* **Page text**:
________________________________________

What factor does to unknown functions' arguments



On 8/25/2011 12:48 PM, Stavros Macrakis wrote:
> It ratsimps the argument then tries to factor.  If it fails to factor, 
> it just returns the ratsimped version. Consider (x-1)/(x-1).  You 
> factor it and get 1.
>
> My example shows that this is not true.  factor( f(x-1/x) ) => f( 
> (x^2-1)/x) and not f((x-1)*(x+1)/x).  It just sratsimp's with 
> ratfac=T.  As for (x-1)/(x-1), the general simplifier simplifies that 
> to 1.

ok, try factor(f ((x^2-1)/(x-1));

I am happier with f(x+1)  than leaving it untouched.

or factor (    f(x^2-1)/(x-1))  *f(x+1)   ) ??

There are lots of other things that you could return from factor.  e.g.
factor(x^2+1) ->  (x-%i)*(x+%i)     as is done by gfactor.  But there 
are lots of algebraic extensions.

as well as other transformations that one could guess at from context.. 
e.g. trig..

cos(2*x)^2
trigreduce(%);

factor(%) ???

>
> By the way, this is more general than just unknown functions as I said 
> in my original mail.  Same thing happens with log or for that matter 
> the exponent in mexpt, e.g. factor(2^(x^2-1)) => 2^(x^2-1), not 
> 2^((x-1)*(x+1)).

________________________________________

(Stored items)
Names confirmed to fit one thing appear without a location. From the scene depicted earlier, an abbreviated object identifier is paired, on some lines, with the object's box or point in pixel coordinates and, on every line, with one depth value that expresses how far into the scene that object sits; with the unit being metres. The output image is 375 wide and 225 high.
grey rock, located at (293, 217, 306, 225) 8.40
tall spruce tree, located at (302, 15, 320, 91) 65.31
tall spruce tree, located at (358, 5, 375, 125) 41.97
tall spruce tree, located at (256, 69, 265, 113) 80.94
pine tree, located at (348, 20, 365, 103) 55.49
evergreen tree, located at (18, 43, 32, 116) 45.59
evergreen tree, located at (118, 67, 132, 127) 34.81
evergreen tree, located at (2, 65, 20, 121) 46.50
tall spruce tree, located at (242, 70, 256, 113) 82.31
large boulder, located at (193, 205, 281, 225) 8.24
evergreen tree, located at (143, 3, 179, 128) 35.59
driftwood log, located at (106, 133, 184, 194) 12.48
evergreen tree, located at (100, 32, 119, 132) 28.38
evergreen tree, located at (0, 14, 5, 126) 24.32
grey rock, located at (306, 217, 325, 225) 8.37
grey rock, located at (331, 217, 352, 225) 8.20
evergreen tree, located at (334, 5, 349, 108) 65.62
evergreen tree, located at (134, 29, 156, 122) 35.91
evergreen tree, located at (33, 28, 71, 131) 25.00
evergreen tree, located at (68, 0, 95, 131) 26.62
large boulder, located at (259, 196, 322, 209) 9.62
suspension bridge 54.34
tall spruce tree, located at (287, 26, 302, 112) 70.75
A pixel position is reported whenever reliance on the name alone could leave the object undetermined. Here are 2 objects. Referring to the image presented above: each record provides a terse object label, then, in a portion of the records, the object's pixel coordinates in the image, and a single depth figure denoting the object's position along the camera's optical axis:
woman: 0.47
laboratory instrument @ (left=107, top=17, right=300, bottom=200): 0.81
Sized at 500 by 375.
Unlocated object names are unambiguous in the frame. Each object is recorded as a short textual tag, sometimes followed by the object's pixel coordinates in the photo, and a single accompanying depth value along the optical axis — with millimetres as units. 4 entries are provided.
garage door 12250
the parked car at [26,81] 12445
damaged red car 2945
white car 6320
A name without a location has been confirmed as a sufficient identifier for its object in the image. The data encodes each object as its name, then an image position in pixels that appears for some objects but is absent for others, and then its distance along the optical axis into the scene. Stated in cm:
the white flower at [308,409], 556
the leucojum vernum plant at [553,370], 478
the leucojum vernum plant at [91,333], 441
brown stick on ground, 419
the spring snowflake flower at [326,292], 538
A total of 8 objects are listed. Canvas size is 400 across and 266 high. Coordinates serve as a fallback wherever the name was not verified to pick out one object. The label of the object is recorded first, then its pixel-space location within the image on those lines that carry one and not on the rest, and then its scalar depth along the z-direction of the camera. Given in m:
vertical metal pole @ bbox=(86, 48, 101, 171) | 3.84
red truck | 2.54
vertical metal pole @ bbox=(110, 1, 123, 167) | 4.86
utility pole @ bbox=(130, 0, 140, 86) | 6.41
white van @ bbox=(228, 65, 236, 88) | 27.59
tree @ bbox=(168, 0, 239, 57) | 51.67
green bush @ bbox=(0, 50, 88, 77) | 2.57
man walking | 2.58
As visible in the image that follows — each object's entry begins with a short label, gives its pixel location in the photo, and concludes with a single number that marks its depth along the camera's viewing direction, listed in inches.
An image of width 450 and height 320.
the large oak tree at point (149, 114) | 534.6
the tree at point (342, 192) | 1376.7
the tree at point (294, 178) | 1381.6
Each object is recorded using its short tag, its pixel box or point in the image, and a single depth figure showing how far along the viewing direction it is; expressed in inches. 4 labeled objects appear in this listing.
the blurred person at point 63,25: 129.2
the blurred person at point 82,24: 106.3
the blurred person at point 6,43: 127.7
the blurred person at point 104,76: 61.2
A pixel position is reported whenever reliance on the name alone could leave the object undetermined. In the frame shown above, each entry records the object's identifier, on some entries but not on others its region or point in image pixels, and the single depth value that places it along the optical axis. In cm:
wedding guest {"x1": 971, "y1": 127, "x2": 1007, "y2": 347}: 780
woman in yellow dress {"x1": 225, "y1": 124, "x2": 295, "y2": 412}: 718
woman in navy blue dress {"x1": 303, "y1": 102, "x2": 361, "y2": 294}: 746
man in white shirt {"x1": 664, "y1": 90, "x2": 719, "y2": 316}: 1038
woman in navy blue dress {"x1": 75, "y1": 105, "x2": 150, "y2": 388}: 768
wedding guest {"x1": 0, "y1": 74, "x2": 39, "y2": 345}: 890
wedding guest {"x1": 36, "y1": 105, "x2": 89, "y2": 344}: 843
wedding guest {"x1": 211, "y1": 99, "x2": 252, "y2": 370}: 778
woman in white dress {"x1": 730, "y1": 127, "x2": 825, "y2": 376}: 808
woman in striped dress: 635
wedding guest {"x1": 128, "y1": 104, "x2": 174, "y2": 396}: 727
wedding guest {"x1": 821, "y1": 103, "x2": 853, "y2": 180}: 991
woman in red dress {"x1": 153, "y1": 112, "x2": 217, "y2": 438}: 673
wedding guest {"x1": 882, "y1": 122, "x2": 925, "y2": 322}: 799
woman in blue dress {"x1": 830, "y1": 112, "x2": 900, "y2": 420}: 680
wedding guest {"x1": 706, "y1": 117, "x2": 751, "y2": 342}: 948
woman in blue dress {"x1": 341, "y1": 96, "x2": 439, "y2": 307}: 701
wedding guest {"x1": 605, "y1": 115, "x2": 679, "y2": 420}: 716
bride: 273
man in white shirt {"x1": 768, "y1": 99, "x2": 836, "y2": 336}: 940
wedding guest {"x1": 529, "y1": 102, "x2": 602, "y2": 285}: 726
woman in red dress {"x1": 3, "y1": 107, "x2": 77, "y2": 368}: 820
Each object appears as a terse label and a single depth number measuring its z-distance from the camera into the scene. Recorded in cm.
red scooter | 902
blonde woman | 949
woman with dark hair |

________________________________________

* **Task to carry out**: Can you continue the email thread on what factor does to the arguments of unknown functions, starting right after its last line? The rows play no part in this.

* **Exercise answer**:
>
>            -s
>
> On Thu, Aug 25, 2011 at 15:38, Richard Fateman 
> <fateman at eecs.berkeley.edu <mailto:fateman at eecs.berkeley.edu>> wrote:
>
>     On 8/25/2011 11:55 AM, Stavros Macrakis wrote:
>>     factor( f(x-1/x) ) => f( (x^2-1)/x)
>>
>>     That is, factor calls sratsimp (with ratfac=T) on the arguments
>>     of unknown functions, even though it doesn't actually factor them.
>>
>>     This seems peculiar.  Either it should map over all the arguments
>>     of f, giving f((x-1)*(x+1)/x), or it should leave them completely
>>     untouched, returning f(x-1/x).
>>
>>     Is there any disagreement about this?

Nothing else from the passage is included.